[Stored data]

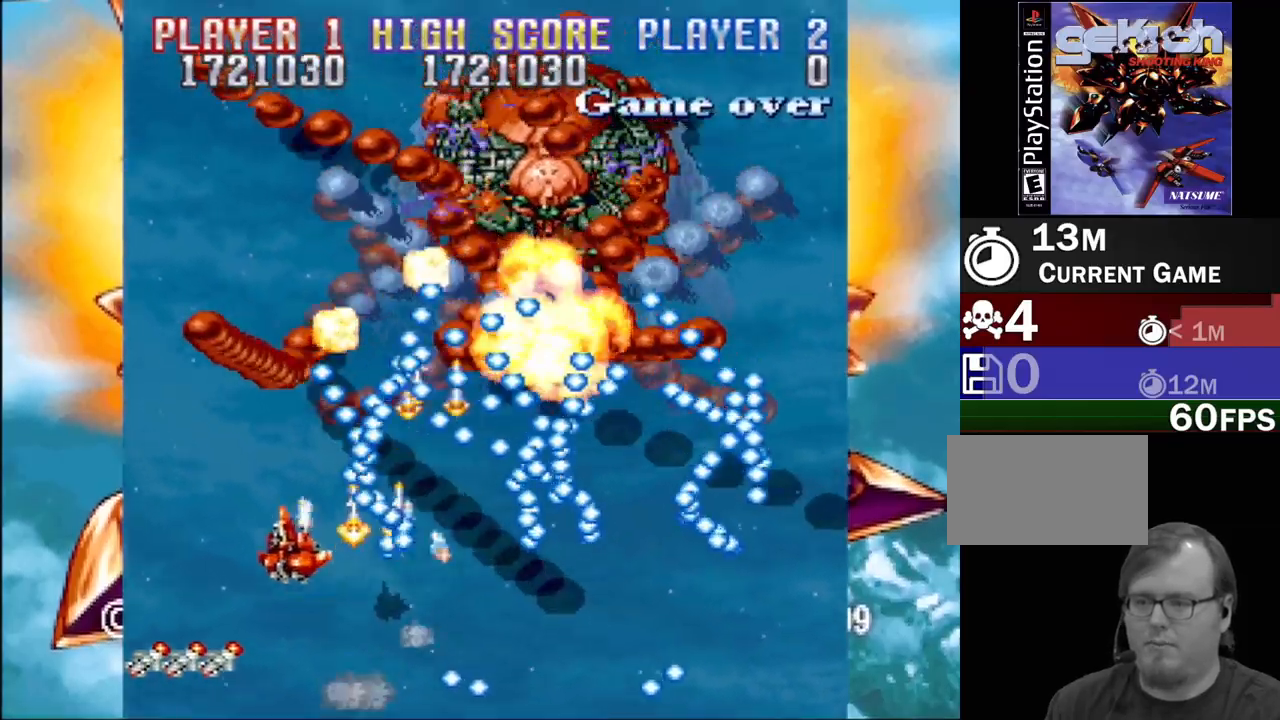
{"buttons": ["CIRCLE", "DPAD_UP", "DPAD_LEFT"], "events": [[133, "DPAD_UP", "down"], [267, "SQUARE", "down"], [300, "CROSS", "down"], [317, "SQUARE", "up"], [400, "CROSS", "up"], [500, "CIRCLE", "down"]]}
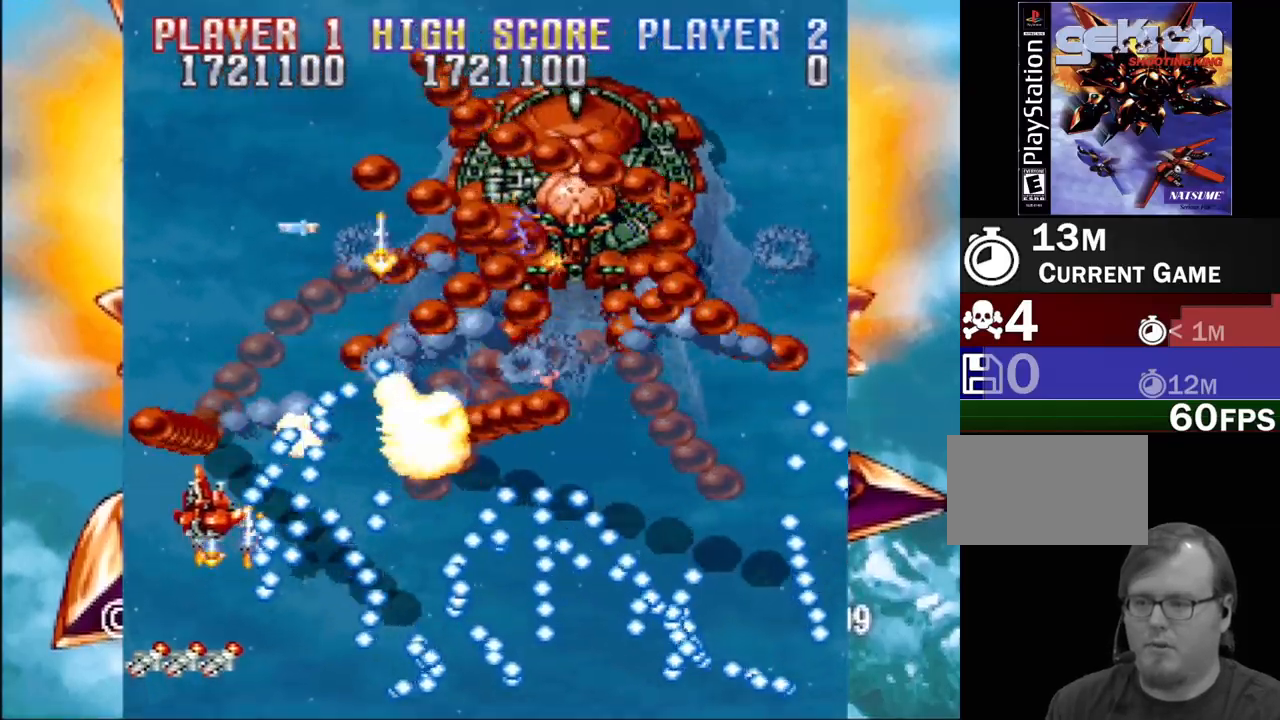
{"buttons": ["SQUARE", "DPAD_DOWN", "DPAD_RIGHT"], "events": [[150, "DPAD_LEFT", "up"], [150, "DPAD_RIGHT", "down"], [167, "CIRCLE", "up"], [167, "DPAD_UP", "up"], [217, "DPAD_UP", "down"], [333, "DPAD_UP", "up"], [417, "DPAD_DOWN", "down"], [433, "SQUARE", "down"]]}
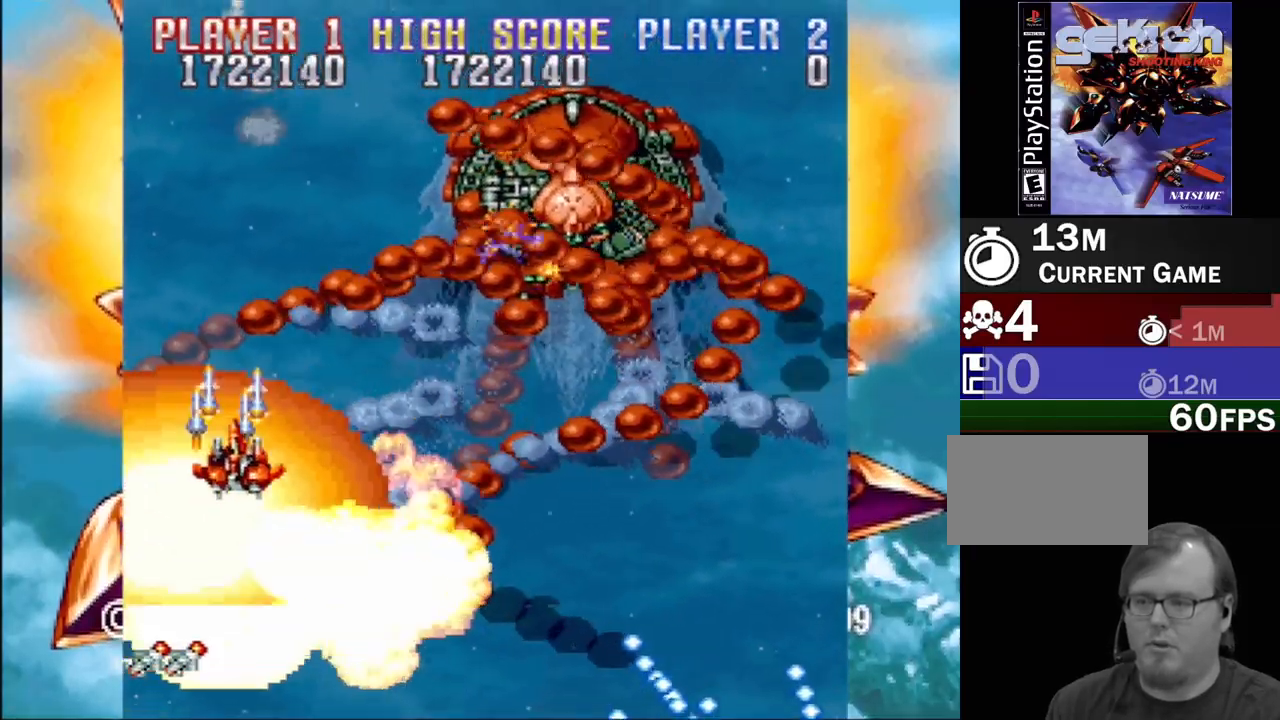
{"buttons": ["CROSS", "SQUARE", "DPAD_RIGHT"], "events": [[50, "SQUARE", "up"], [117, "DPAD_DOWN", "up"], [133, "SQUARE", "down"], [233, "SQUARE", "up"], [317, "CROSS", "down"], [317, "SQUARE", "down"]]}
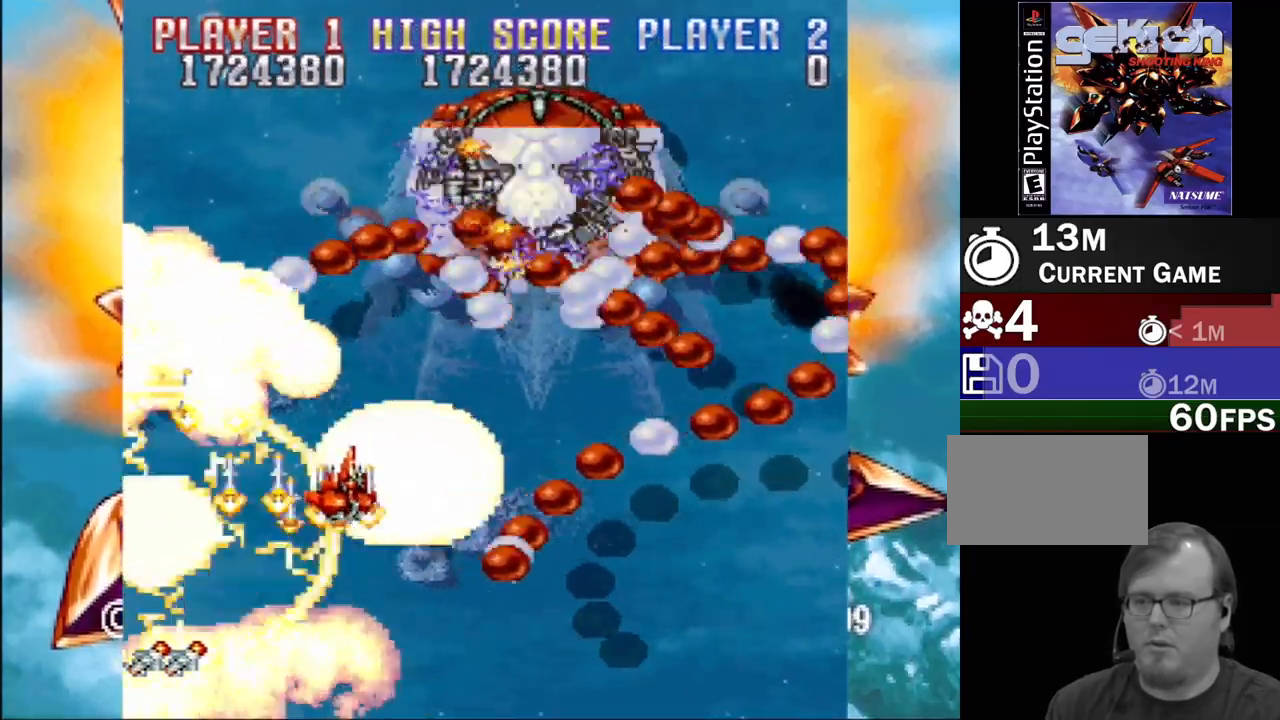
{"buttons": ["CROSS", "SQUARE", "DPAD_RIGHT"], "events": [[17, "CROSS", "up"], [83, "CROSS", "down"], [183, "CROSS", "up"], [283, "CROSS", "down"], [300, "DPAD_DOWN", "down"], [317, "SQUARE", "up"], [367, "SQUARE", "down"], [383, "CROSS", "up"], [383, "DPAD_DOWN", "up"], [500, "CROSS", "down"]]}
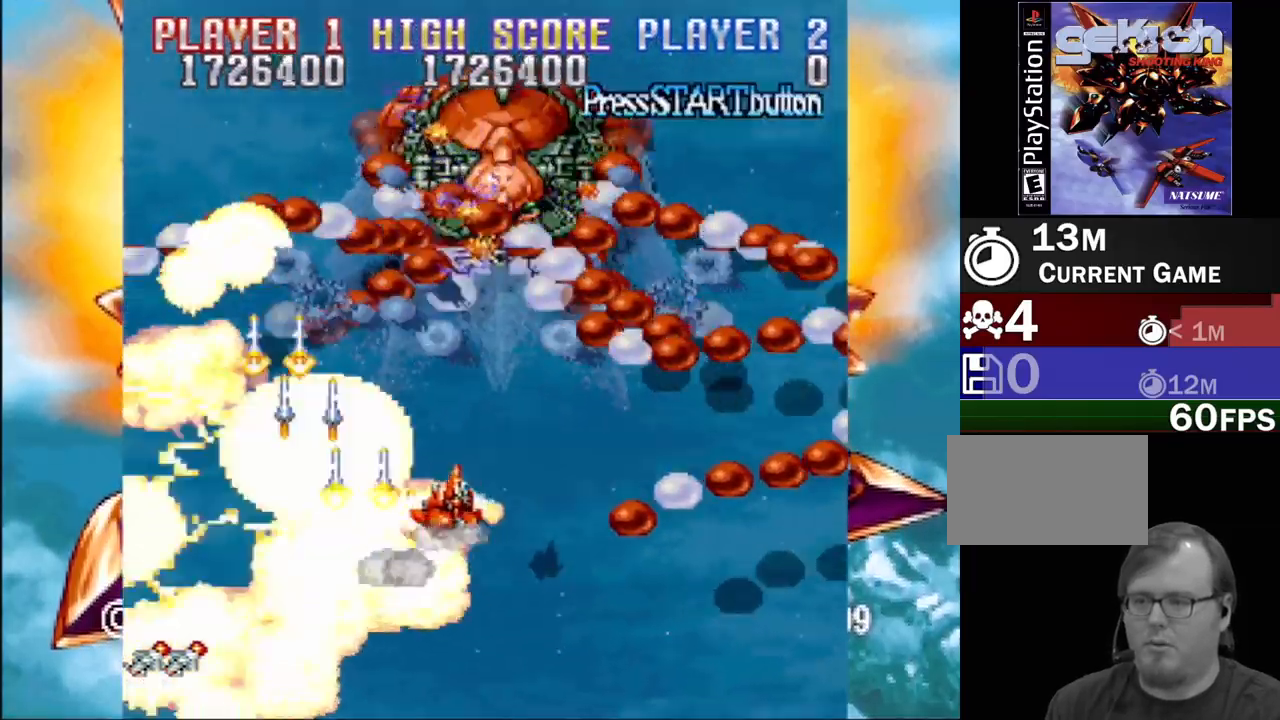
{"buttons": ["SQUARE", "DPAD_UP", "DPAD_LEFT"], "events": [[33, "SQUARE", "up"], [50, "SQUARE", "down"], [67, "CROSS", "up"], [67, "DPAD_UP", "down"], [183, "CROSS", "down"], [200, "SQUARE", "up"], [267, "SQUARE", "down"], [283, "CROSS", "up"], [383, "DPAD_RIGHT", "up"], [400, "CROSS", "down"], [400, "SQUARE", "up"], [417, "DPAD_LEFT", "down"], [467, "SQUARE", "down"], [483, "CROSS", "up"]]}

• **PROBLEM DETAILS**:
How many of the lines above contain the string "CIRCLE"? Give the count alone.

• **TASK ANSWER**:
2